Liquidity and Capital Resources

 

As of June 30, 2024, the Company had approximately $8.0 million of cash and cash equivalents and working capital of approximately $7.2 million. The Company’s major sources of cash have been comprised of proceeds from various private offerings, the Initial Public Offering and the exercise of warrants. The Company is dependent on obtaining additional working capital funding from the sale of equity and/or debt securities in order to continue to execute its development plans and continue operations. Based on the foregoing, management believes that the Company will not have sufficient working capital to meet its needs through twelve months from the date of these financial statements if additional funding cannot be obtained.

 

Going Concern Uncertainty

 

The accompanying unaudited condensed consolidated financial statements have been prepared as if the Company will continue as a going concern. The Company has incurred significant operating losses and negative cash flows from operations since inception.
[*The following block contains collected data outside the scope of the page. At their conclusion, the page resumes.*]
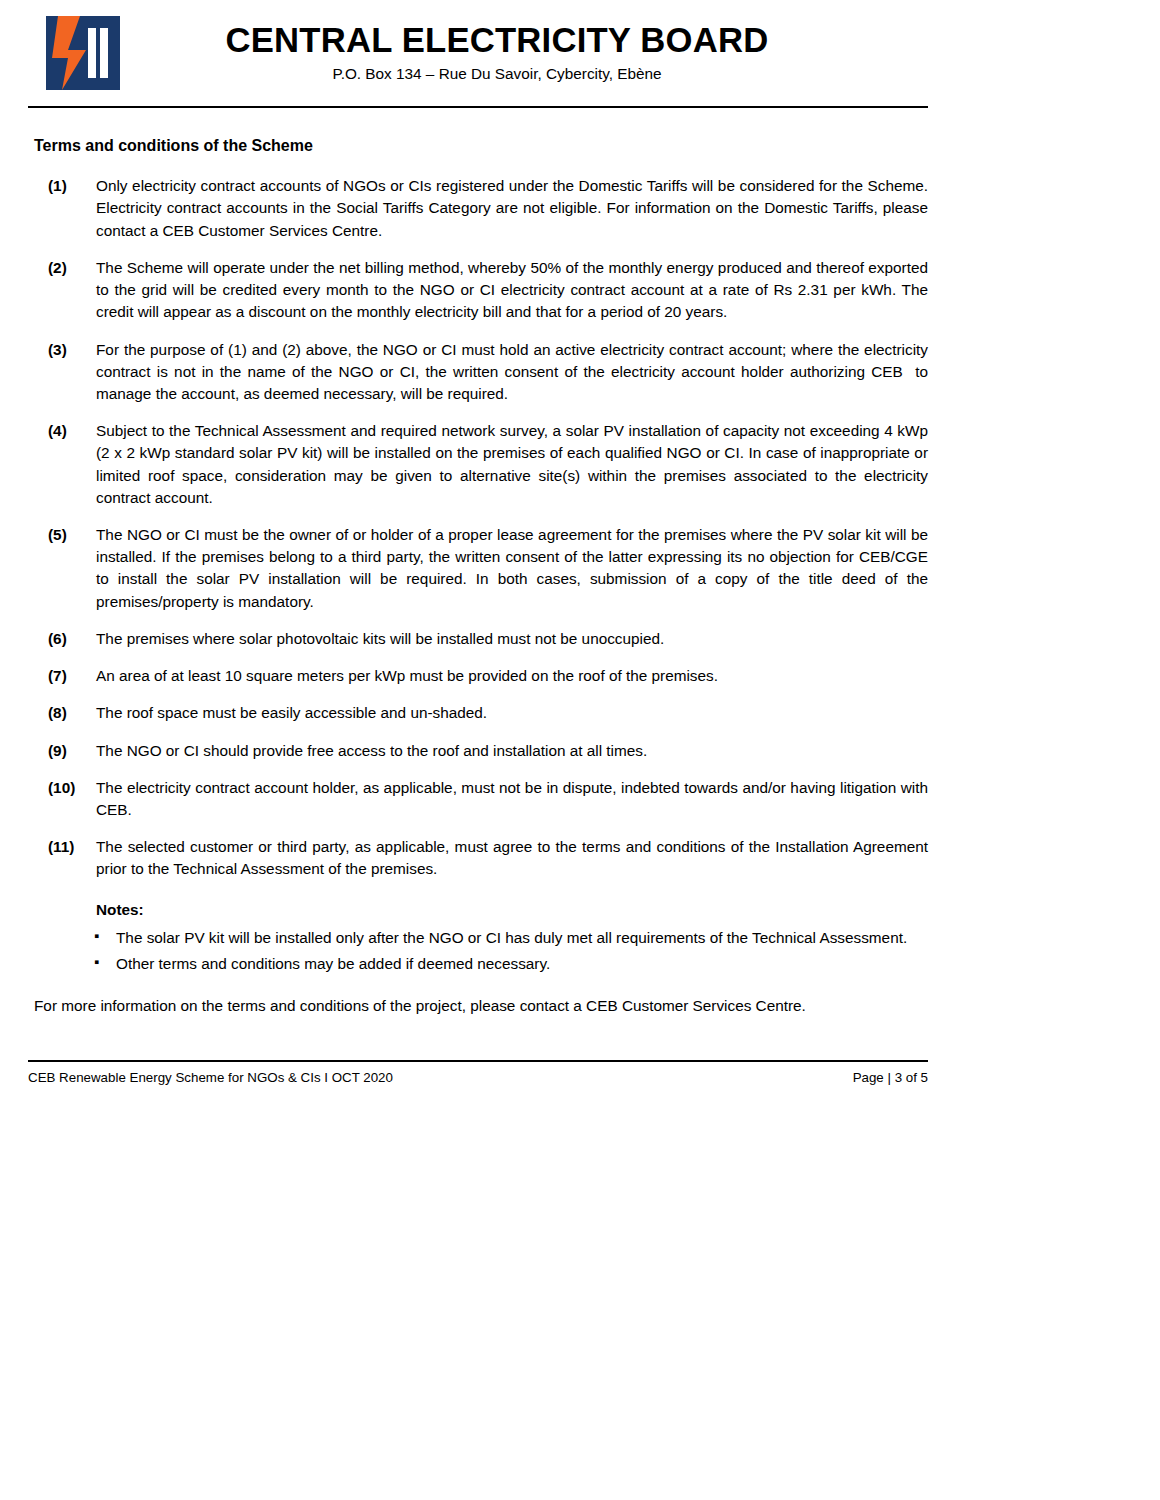CENTRAL ELECTRICITY BOARD
P.O. Box 134 – Rue Du Savoir, Cybercity, Ebène
Terms and conditions of the Scheme
Only electricity contract accounts of NGOs or CIs registered under the Domestic Tariffs will be considered for the Scheme. Electricity contract accounts in the Social Tariffs Category are not eligible. For information on the Domestic Tariffs, please contact a CEB Customer Services Centre.
The Scheme will operate under the net billing method, whereby 50% of the monthly energy produced and thereof exported to the grid will be credited every month to the NGO or CI electricity contract account at a rate of Rs 2.31 per kWh. The credit will appear as a discount on the monthly electricity bill and that for a period of 20 years.
For the purpose of (1) and (2) above, the NGO or CI must hold an active electricity contract account; where the electricity contract is not in the name of the NGO or CI, the written consent of the electricity account holder authorizing CEB to manage the account, as deemed necessary, will be required.
Subject to the Technical Assessment and required network survey, a solar PV installation of capacity not exceeding 4 kWp (2 x 2 kWp standard solar PV kit) will be installed on the premises of each qualified NGO or CI. In case of inappropriate or limited roof space, consideration may be given to alternative site(s) within the premises associated to the electricity contract account.
The NGO or CI must be the owner of or holder of a proper lease agreement for the premises where the PV solar kit will be installed. If the premises belong to a third party, the written consent of the latter expressing its no objection for CEB/CGE to install the solar PV installation will be required. In both cases, submission of a copy of the title deed of the premises/property is mandatory.
The premises where solar photovoltaic kits will be installed must not be unoccupied.
An area of at least 10 square meters per kWp must be provided on the roof of the premises.
The roof space must be easily accessible and un-shaded.
The NGO or CI should provide free access to the roof and installation at all times.
The electricity contract account holder, as applicable, must not be in dispute, indebted towards and/or having litigation with CEB.
The selected customer or third party, as applicable, must agree to the terms and conditions of the Installation Agreement prior to the Technical Assessment of the premises.
Notes:
The solar PV kit will be installed only after the NGO or CI has duly met all requirements of the Technical Assessment.
Other terms and conditions may be added if deemed necessary.
For more information on the terms and conditions of the project, please contact a CEB Customer Services Centre.
CEB Renewable Energy Scheme for NGOs & CIs I OCT 2020 Page | 3 of 5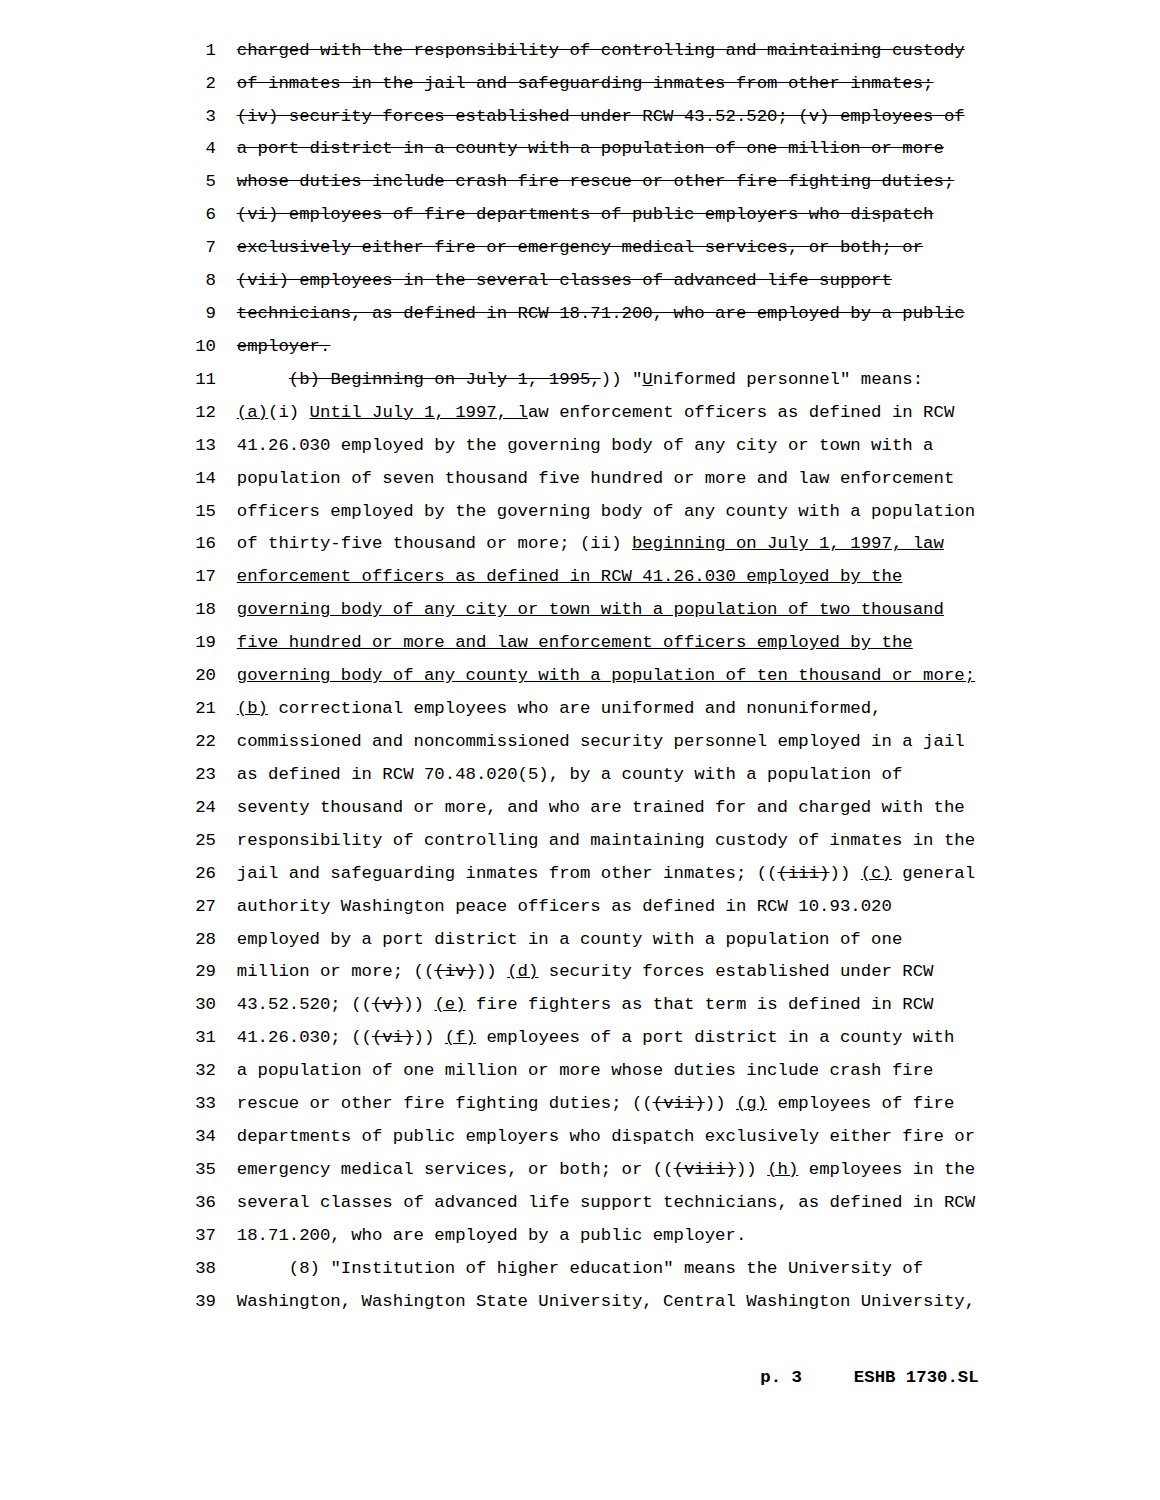charged with the responsibility of controlling and maintaining custody
of inmates in the jail and safeguarding inmates from other inmates;
(iv) security forces established under RCW 43.52.520; (v) employees of
a port district in a county with a population of one million or more
whose duties include crash fire rescue or other fire fighting duties;
(vi) employees of fire departments of public employers who dispatch
exclusively either fire or emergency medical services, or both; or
(vii) employees in the several classes of advanced life support
technicians, as defined in RCW 18.71.200, who are employed by a public
employer.
(b) Beginning on July 1, 1995,)) "Uniformed personnel" means:
(a)(i) Until July 1, 1997, law enforcement officers as defined in RCW
41.26.030 employed by the governing body of any city or town with a
population of seven thousand five hundred or more and law enforcement
officers employed by the governing body of any county with a population
of thirty-five thousand or more; (ii) beginning on July 1, 1997, law
enforcement officers as defined in RCW 41.26.030 employed by the
governing body of any city or town with a population of two thousand
five hundred or more and law enforcement officers employed by the
governing body of any county with a population of ten thousand or more;
(b) correctional employees who are uniformed and nonuniformed,
commissioned and noncommissioned security personnel employed in a jail
as defined in RCW 70.48.020(5), by a county with a population of
seventy thousand or more, and who are trained for and charged with the
responsibility of controlling and maintaining custody of inmates in the
jail and safeguarding inmates from other inmates; (((iii))) (c) general
authority Washington peace officers as defined in RCW 10.93.020
employed by a port district in a county with a population of one
million or more; (((iv))) (d) security forces established under RCW
43.52.520; (((v))) (e) fire fighters as that term is defined in RCW
41.26.030; (((vi))) (f) employees of a port district in a county with
a population of one million or more whose duties include crash fire
rescue or other fire fighting duties; (((vii))) (g) employees of fire
departments of public employers who dispatch exclusively either fire or
emergency medical services, or both; or (((viii))) (h) employees in the
several classes of advanced life support technicians, as defined in RCW
18.71.200, who are employed by a public employer.
(8) "Institution of higher education" means the University of
Washington, Washington State University, Central Washington University,
p. 3 ESHB 1730.SL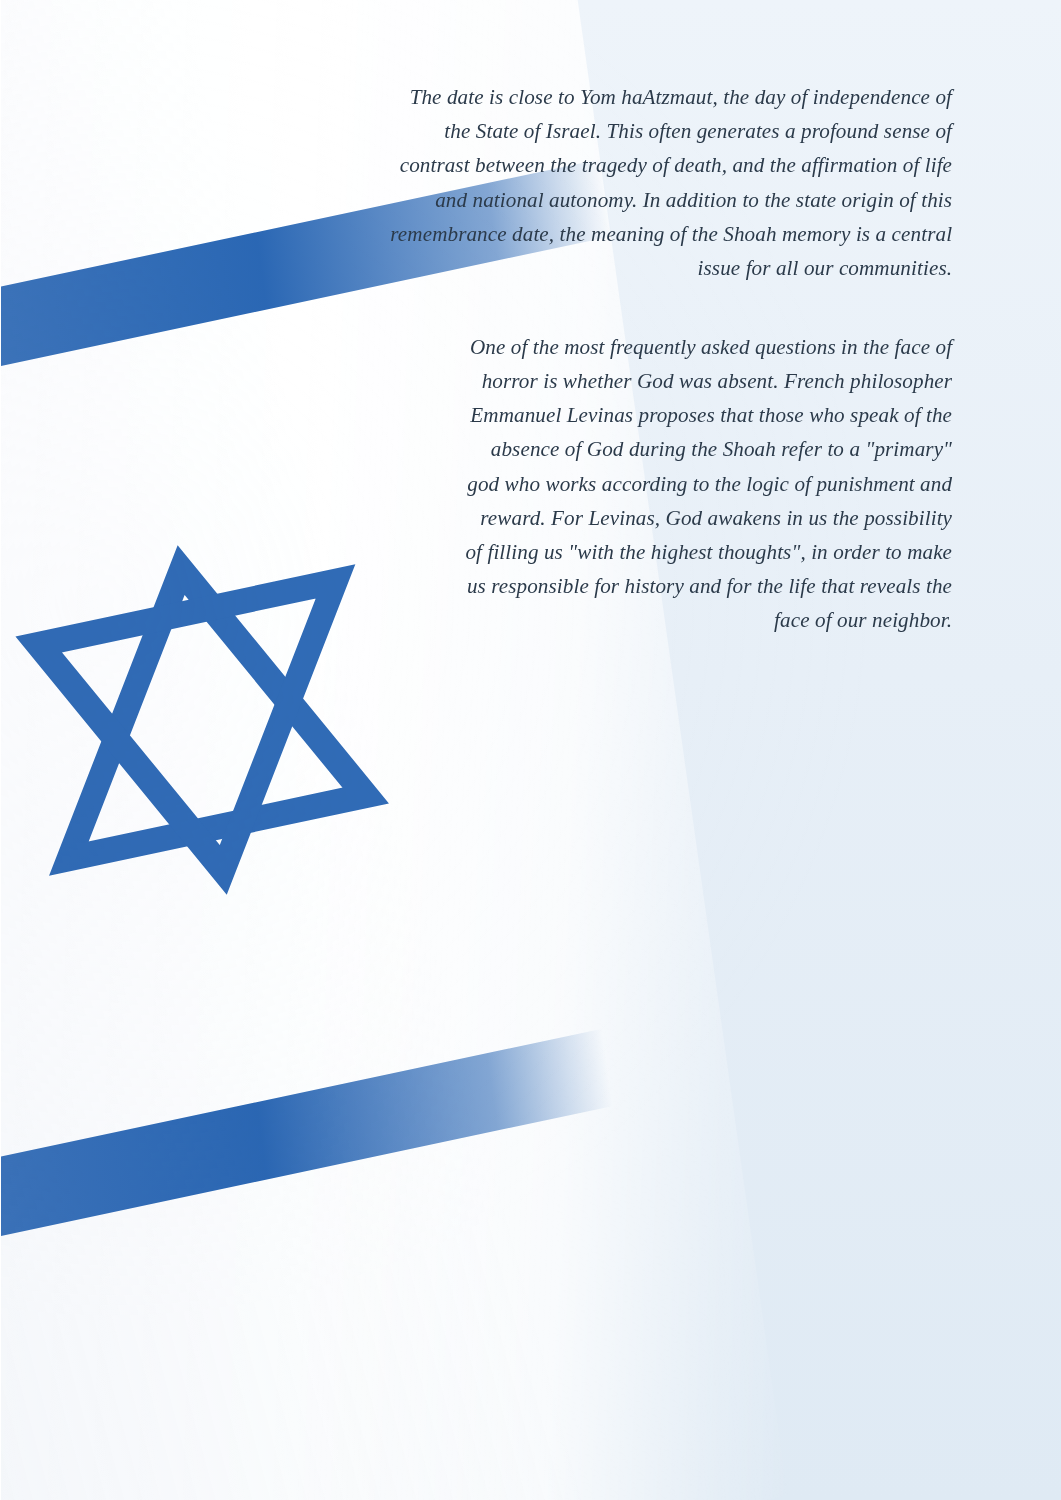The date is close to Yom haAtzmaut, the day of independence of the State of Israel. This often generates a profound sense of contrast between the tragedy of death, and the affirmation of life and national autonomy. In addition to the state origin of this remembrance date, the meaning of the Shoah memory is a central issue for all our communities.
One of the most frequently asked questions in the face of horror is whether God was absent. French philosopher Emmanuel Levinas proposes that those who speak of the absence of God during the Shoah refer to a "primary" god who works according to the logic of punishment and reward. For Levinas, God awakens in us the possibility of filling us "with the highest thoughts", in order to make us responsible for history and for the life that reveals the face of our neighbor.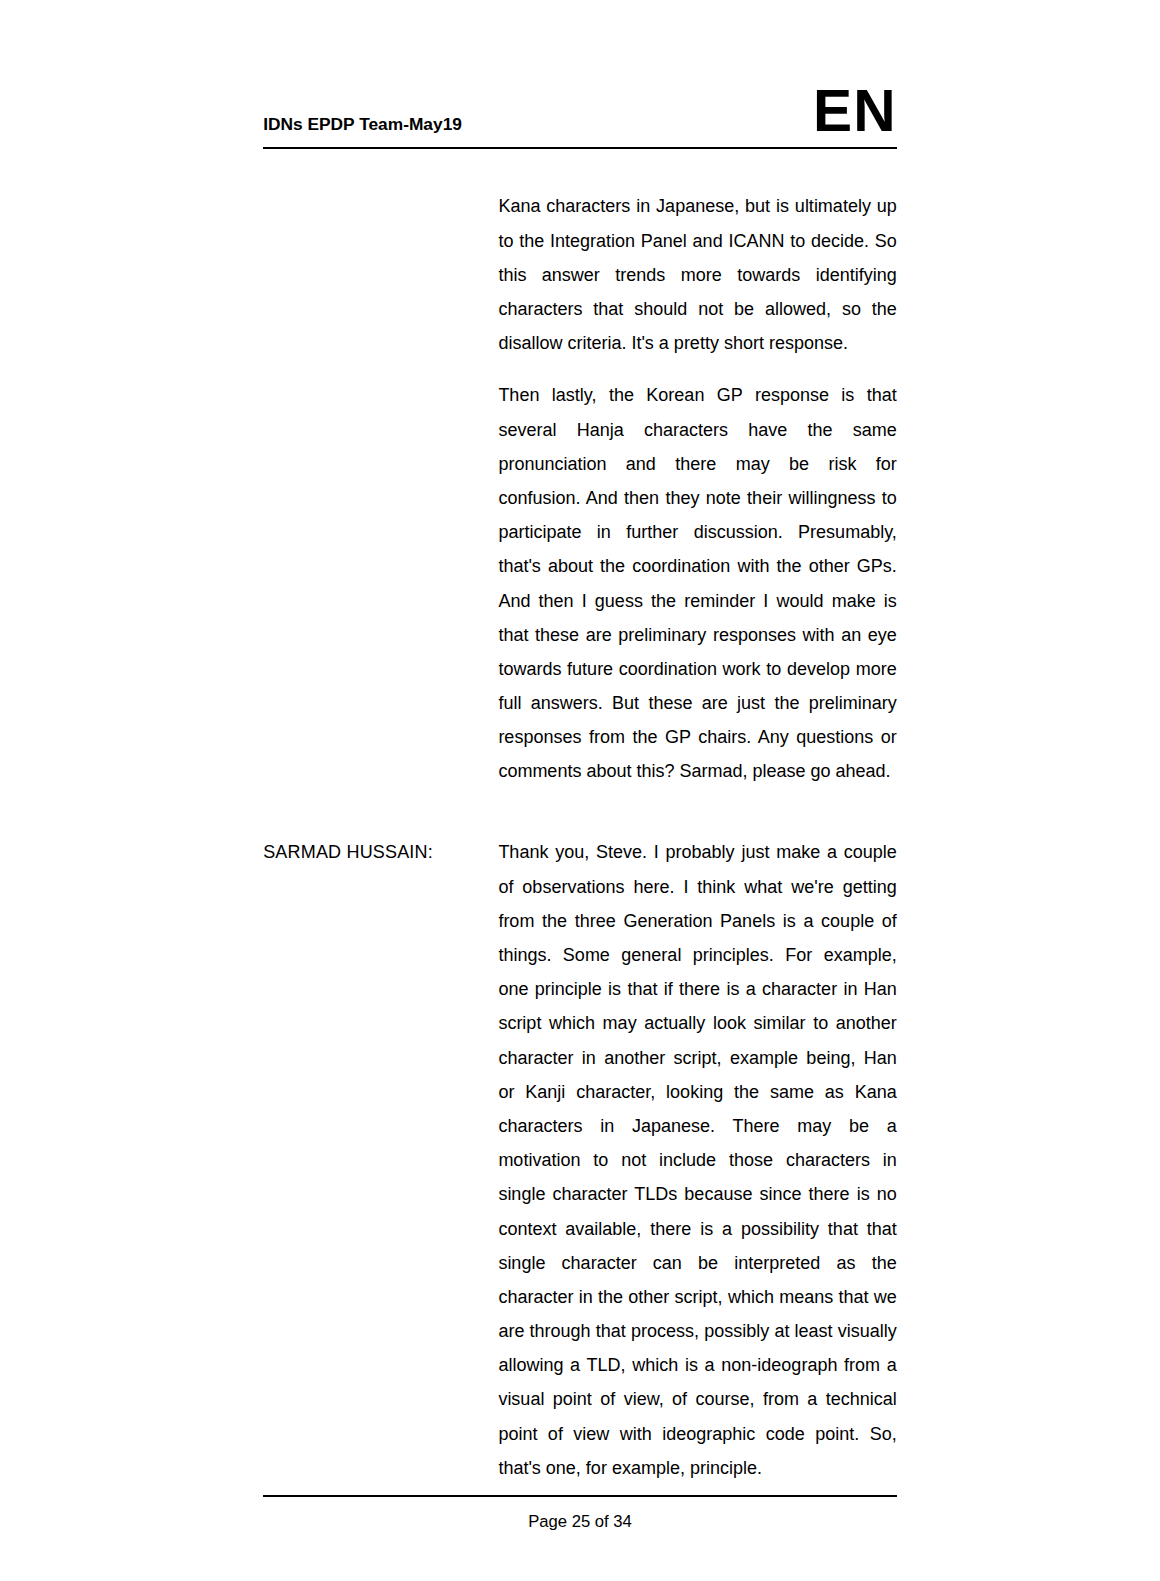IDNs EPDP Team-May19
EN
Kana characters in Japanese, but is ultimately up to the Integration Panel and ICANN to decide. So this answer trends more towards identifying characters that should not be allowed, so the disallow criteria. It's a pretty short response.
Then lastly, the Korean GP response is that several Hanja characters have the same pronunciation and there may be risk for confusion. And then they note their willingness to participate in further discussion. Presumably, that's about the coordination with the other GPs. And then I guess the reminder I would make is that these are preliminary responses with an eye towards future coordination work to develop more full answers. But these are just the preliminary responses from the GP chairs. Any questions or comments about this? Sarmad, please go ahead.
SARMAD HUSSAIN:
Thank you, Steve. I probably just make a couple of observations here. I think what we're getting from the three Generation Panels is a couple of things. Some general principles. For example, one principle is that if there is a character in Han script which may actually look similar to another character in another script, example being, Han or Kanji character, looking the same as Kana characters in Japanese. There may be a motivation to not include those characters in single character TLDs because since there is no context available, there is a possibility that that single character can be interpreted as the character in the other script, which means that we are through that process, possibly at least visually allowing a TLD, which is a non-ideograph from a visual point of view, of course, from a technical point of view with ideographic code point. So, that's one, for example, principle.
Page 25 of 34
On June 30, 2024, the Company had cash and cash equivalents of approximately $8.0 million and an accumulated deficit of approximately $43.0 million. The Company has incurred recurring losses, has experienced recurring negative operating cash flows, and requires significant cash resources to execute its business plans. Historically, the Company’s major sources of cash have been comprised of proceeds from various public and private offerings of its capital stock. The Company is dependent on obtaining additional working capital funding from the sale of equity and/or debt securities in order to continue to execute its development plans and continue operations. Without additional funding, there is substantial doubt about the Company’s ability to continue as a going concern through twelve months from the date of these financial statements.